Finding interesting things to do...

It's been a long time since I've posted here, for the simple reason that I haven't had much in my life change recently. I'm working a contract construction labor job for a company called SpaceSaver installing the first part of a motorized shelving system for UFL.edu that involves a bunch of concrete dust and steel channel. It's a job, but nothing much to really write about.

Thing is that my brain needs a bit of a challenge now. So, unless someone else comes up with something interesting for me to do with my time, I've decided to try to learn C and write a real entropy generator for Windows.
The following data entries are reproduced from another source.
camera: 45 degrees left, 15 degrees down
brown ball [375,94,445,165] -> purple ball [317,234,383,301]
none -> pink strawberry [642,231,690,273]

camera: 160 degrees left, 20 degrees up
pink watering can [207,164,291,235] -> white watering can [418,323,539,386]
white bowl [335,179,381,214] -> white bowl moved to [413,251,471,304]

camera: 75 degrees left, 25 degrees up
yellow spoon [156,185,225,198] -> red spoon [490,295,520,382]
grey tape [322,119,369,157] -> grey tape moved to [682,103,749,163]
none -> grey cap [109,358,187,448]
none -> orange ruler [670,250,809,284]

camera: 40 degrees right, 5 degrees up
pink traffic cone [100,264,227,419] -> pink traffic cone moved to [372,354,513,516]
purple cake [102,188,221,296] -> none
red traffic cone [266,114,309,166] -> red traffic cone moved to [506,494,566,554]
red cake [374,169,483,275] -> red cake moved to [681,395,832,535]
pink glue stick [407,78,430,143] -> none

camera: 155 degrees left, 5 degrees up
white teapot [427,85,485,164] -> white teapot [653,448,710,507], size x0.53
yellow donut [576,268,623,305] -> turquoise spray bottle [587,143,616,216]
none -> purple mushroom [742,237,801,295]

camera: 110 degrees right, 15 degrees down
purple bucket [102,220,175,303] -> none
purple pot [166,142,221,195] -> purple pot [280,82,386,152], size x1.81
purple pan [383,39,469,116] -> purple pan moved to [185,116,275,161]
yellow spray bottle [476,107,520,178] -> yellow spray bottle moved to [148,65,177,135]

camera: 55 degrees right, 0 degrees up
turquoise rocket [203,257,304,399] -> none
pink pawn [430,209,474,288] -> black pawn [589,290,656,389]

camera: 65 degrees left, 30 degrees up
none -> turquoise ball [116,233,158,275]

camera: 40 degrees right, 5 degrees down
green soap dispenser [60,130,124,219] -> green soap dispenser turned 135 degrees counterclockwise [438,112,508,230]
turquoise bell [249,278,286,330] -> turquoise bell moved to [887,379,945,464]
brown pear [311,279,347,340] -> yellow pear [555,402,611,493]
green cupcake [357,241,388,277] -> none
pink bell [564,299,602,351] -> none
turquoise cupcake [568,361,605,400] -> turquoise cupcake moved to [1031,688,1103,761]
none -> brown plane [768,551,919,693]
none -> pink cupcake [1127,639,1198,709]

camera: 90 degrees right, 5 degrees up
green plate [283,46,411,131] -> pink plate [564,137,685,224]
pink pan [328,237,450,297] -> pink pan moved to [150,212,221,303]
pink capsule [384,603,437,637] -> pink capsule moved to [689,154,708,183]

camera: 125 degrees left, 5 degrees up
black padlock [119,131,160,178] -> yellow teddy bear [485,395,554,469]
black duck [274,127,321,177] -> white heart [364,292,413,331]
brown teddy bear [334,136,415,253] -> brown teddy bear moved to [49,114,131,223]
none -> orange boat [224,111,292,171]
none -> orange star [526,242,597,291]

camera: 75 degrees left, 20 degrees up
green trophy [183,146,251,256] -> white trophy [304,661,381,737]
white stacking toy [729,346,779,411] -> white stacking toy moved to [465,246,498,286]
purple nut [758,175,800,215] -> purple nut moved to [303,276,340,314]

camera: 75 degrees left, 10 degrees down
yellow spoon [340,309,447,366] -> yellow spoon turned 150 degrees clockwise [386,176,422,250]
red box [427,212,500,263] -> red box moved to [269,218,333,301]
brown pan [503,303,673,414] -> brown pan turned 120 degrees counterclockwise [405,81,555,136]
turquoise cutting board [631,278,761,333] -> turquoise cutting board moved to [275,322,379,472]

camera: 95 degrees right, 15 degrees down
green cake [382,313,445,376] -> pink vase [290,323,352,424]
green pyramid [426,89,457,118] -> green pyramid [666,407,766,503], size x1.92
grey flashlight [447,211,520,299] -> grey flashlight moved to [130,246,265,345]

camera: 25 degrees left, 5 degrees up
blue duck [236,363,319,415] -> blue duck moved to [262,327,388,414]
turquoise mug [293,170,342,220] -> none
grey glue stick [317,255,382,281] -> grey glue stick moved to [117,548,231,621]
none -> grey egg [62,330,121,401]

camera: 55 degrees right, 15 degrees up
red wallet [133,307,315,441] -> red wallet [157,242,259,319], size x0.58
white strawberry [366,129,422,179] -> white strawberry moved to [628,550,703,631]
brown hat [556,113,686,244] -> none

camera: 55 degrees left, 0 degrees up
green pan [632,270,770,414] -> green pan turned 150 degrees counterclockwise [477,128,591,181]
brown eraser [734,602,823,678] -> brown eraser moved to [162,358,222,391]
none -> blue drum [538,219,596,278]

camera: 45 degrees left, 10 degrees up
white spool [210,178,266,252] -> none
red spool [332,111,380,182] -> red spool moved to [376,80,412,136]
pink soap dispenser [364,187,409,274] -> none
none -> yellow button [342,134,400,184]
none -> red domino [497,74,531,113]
Yeah, I said that too when I first thought about it. Thing is that it is something that is really needed, and it would be nice to be able to hand out something that works, and have some potential resume fodder as a coder.

For those less schooled in the idea of entropy as defined in the computer world, in a nutshell, it's this: whenever you need to encrypt something, you need something that can't be easily guessed by a potential goblin (goblin in this case defined as someone who wants to get your data to do bad stuff to you/for you/with your data) to make a key for the encryption so you can actually get to your data again. Properly encrypted data is worthless to goblins, as it is not feasibly crackable. Please note that I said *feasibly*, not impossible. Given enough time, anything can be guessed by a computer with someone that has enough patience to try all of the potential combinations to find a key.

The problem with the Win32 (I can't say for the Win64) environment is that there's not a good entropy generator built into the OS like there is with most other OS'. Linux, for example, has /dev/rand, a specific device that captures data from user input and a few other sources to make a collection of nice random hash for anything that needs it. Windows doesn't really have anything like this that's open enough for some Open Source developers to use and trust. What is there most Open Source developers don't trust, since it's closed and they don't know how it works, so they can't really be sure that it's quality randomness that it spits out. This is where what I want to fiddle with comes in.

I want to build something that runs as a service in the Win32 environment that generates high quality randomness from a bunch of different sources. Some suggestions have been forwarded by groups on where to get the entropy from (unterminated mic port on a sound card, the standard mouse tracking and clicks, screen shots, a variety of system specific data like disk free/used, memory free/used, install ID, etc), but no one has tried to standardize the entropy generator, usually just hacking something that "works for them". While I applaud the effort, it just seems like reinventing the wheel to me.

I'm not going to claim that I'm any expert on security at all. Far from it. I'd like to learn about it, though. Computer security has been a passing interest for me for a while, and this seems like a way to "dive in feet first", as it were.

The first step in this journey is to learn enough C/C+ to be able to get data from the hardware itself. I'm going to start with just mouse tracking/clicks with a seed of some sort like current disk usage. Initially, I'm just going to dump the data to a file to prove that I can actually do it initially.

The second step is actually making it a service as opposed to a background process. I have no idea how to do this, but I know that other people have done this with stuff they've written, so I'm shure that it can be done.

After that, the hard part comes in: How to secure the entropy from being copied from the running memory that the data is going to be stored in so it can't be used to attempt to brute force the data that was just encrypted with it.

Anyway, enough with boring dissertation. If anyone who reads this can point me to some interesting tutorials or people working on the same thing, I'd be appreciative.